As I explore and experiment with this method of rooting, I'm impressed how crucial the level of moisture in the newspaper is. It must not be wet, but DAMP. You need to squeeze as much of the dripping water from it as possible or your chances of rot are significantly greater.
I've also found that the apparent optimal temperatures to hold the wrapped cuttings under is in the sixty degrees F range. Hotter and they will attempt to sprout leaves instead of callusing and rooting. Other than to use refrigeration, I have no way to test colder temperatures, but the success rate in the sixty degree F range is sufficient to not encourage me to try colder.
I wrapped two burritos of unnamed China roses three weeks ago. After two weeks, the first wrap was callused and it has been planted. Today, three weeks after wrapping, this bundle came out. Remember, you may click on any image here to see the larger version for better detail. Click on the enlarged photo for an even higher magnification.
The storage room where I'm keeping the bundles now is slightly warmer due to the increased temperatures outdoors. It is still well within the sixties optimal temperature range, but it is warmer than with the original results. You can see the range of callusing to actual root formation. These were planted this evening and watered in well.
Two weeks ago, I wrapped this bundle of the climber Shadow Dancer to see how it responds to the method at this time of year. These were the results tonight after two weeks at the slightly warmer temperature. Notice the best root formation is on the actual flower cluster. I had been taught that the actual flowering cluster wood wasn't suitable for propagation due to the lack of growth buds. However, I experimented with my Annie Laurie McDowell and several floribundas before testing this variety and have found throughout the initial experiments, this "unsuitable" wood is the fastest to form calluses and the most likely to actually form roots in the wraps. And, from experience, they DO have growth buds and will make use of them once sufficiently rooted.
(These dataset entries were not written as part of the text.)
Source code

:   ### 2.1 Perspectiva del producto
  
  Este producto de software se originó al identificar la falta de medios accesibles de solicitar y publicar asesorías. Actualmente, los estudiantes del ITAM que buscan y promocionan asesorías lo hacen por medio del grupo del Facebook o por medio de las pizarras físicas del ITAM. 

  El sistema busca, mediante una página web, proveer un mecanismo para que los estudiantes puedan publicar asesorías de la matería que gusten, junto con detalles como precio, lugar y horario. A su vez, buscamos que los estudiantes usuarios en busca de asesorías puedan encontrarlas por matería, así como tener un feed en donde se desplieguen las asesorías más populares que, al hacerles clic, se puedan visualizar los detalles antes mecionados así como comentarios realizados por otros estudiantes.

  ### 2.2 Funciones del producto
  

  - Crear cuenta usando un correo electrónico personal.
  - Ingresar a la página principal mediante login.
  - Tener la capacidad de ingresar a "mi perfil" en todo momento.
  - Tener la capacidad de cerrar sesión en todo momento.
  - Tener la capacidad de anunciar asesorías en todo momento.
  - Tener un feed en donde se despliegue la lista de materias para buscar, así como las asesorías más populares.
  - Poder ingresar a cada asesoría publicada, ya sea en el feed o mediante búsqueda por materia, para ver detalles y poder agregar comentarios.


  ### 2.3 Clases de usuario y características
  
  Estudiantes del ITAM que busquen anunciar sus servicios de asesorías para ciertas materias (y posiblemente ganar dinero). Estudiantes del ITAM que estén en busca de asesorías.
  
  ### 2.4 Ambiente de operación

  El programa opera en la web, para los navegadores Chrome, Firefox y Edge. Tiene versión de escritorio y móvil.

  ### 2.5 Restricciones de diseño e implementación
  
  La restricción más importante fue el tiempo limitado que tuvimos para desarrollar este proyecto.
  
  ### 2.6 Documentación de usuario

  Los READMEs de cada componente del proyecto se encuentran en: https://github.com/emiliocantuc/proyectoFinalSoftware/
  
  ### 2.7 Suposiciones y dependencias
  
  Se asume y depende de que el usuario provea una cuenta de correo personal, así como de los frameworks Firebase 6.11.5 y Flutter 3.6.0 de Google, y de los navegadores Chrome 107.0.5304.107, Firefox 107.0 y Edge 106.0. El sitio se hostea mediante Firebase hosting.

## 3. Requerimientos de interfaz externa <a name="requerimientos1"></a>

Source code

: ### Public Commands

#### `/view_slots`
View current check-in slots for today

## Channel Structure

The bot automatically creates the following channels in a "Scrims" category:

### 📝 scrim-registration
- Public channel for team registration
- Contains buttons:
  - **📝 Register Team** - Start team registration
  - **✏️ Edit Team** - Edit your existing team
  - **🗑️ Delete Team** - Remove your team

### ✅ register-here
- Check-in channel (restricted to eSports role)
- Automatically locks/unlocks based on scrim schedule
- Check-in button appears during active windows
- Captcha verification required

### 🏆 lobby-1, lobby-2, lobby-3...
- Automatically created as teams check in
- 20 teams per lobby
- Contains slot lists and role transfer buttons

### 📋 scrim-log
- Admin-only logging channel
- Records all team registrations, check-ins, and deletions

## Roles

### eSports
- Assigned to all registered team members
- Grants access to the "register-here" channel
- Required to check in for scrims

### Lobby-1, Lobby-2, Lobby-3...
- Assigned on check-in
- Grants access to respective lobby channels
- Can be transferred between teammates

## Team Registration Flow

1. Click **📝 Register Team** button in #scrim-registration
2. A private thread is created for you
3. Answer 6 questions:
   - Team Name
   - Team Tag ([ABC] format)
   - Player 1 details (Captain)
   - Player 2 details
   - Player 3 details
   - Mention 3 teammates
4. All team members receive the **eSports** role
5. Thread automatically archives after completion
With varieties such as polyanthas, most of the available wood for propagation ARE these flower clusters. Most polys don't form that many nor that long shoots with growth buds and foliage to cut without taking large sections of the plant. By using these cluster shoots, too, you increase the quantities of the plants notorious for throwing these growths you may propagate in a season, and you will likely find these are the ones to propagate fastest and easiest. To illustrate, this is an earlier piece of a climber I wrapped and which rooted quickly. Traditionally, this is the type of wood I was taught wasn't suitable due to lack of growth buds. As you can see, it has buds.
As a further experiment, I treated and wrapped cuttings to send to a friend in another state. She wouldn't be ready for them until after June 9, so I prepared them in time to mail them and have them ready for planting a day or two after receipt. She emailed to say the thicker cuttings were nicely callused when she opened the burrito. The thinner ones weren't callusing, but turning black. It appears this method may be better suited to thicker, heavier growth with some varieties. As you can see from the above photos, at least for China roses, the gauge doesn't seem that important.